SOURCE DOCUMENT -
= = = = =

It’s no wonder that the store was so successful. Mr. Salet, Jr., …. always told us ‘you are the crew — I’m just the captain of the ship.’ He was very close to each and every one of his employees, and they could go to his office to discuss things in a very private and understanding way.Harriet Tillman
To celebrate the 50th anniversary of the store, employees planned a celebration, and the community took part in it. About 150 people were expected at the program on a June evening in 1946, with a dinner at the Saulpaugh Hotel. Thirty minutes of that evening would be broadcast on KYSM radio. Reminiscing included talk of farmers gathered around a pot-bellied stove and kerosene lamps in the early days: “They traveled by train and came from miles around, because this was the metropolitan center to farmers,” Louis Salet said. “Three railroads, now running through Mankato, came through here at that early date, and at 4 o’clock in the evening trains were as crowded with shoppers going home as busses now are.”
The June 11 newspaper report put it this way: “Mama, papa, and eight or ten children might be seen in the store at one time, and the whole family was outfitted. Or some of the children were left at home to do the chores and parents had a list of those children, with their ages, and clothing was bought for them. But when the shopping was done each member, from the breadwinner down to the infant, was scratched off the list, having supplies to last for a while.” Coming to Mankato, and perhaps Salet’s in particular, was an event looked forward to by the entire family.
Tragedy struck the family in September of 1963 when Louis Salet, on the first stop of a planned round-the-world trip, drowned during an early-morning swim in Honolulu, Hawaii. He was remembered as a civic-minded man who had been fund chairman of the Blue Earth County Red Cross since 1939, and trustee for the Mankato YMCA and Salvation Army. He had also served the old Mankato Community Chest, predecessor to the United Way.

= = = = =

DATASET -
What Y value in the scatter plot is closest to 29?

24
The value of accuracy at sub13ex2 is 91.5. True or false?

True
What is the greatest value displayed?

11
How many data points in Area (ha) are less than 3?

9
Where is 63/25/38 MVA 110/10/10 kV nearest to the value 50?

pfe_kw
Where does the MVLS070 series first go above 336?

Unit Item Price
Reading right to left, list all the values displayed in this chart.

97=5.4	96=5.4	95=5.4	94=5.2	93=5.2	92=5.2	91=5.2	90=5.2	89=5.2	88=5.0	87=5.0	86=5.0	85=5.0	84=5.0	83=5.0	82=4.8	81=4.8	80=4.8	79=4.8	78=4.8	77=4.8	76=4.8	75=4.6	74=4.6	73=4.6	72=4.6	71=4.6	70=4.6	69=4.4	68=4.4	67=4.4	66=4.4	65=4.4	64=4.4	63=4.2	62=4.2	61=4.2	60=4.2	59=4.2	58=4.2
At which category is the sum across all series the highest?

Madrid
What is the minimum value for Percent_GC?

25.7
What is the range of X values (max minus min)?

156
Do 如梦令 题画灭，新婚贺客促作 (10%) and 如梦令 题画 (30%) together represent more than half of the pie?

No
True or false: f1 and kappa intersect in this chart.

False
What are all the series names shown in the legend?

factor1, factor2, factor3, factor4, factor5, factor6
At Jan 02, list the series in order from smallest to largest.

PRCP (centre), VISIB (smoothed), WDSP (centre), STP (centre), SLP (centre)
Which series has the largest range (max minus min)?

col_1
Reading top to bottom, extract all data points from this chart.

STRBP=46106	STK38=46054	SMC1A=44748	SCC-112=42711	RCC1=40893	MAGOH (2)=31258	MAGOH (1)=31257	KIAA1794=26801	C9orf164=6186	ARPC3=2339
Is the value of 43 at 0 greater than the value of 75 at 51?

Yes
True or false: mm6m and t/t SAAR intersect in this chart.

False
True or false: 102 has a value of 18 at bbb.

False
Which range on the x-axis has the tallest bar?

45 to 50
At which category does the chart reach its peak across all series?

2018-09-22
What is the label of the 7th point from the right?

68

= = = = =

ACTIVITIES -
1 – Translate this sentence from the passage on Salet's store into Spanish: "Thirty minutes of that evening would be broadcast on KYSM radio."
2 – From the passage on Salet's store, extract the part that begins at the words "Tragedy struck the" and stops after "the United Way.", copied word for word.
Work only from the passage on Salet's store.

ANSWERS FOR THE TASKS -
1 – Treinta minutos de esa velada se transmitirían por la radio KYSM.

2 –
Tragedy struck the family in September of 1963 when Louis Salet, on the first stop of a planned round-the-world trip, drowned during an early-morning swim in Honolulu, Hawaii. He was remembered as a civic-minded man who had been fund chairman of the Blue Earth County Red Cross since 1939, and trustee for the Mankato YMCA and Salvation Army. He had also served the old Mankato Community Chest, predecessor to the United Way.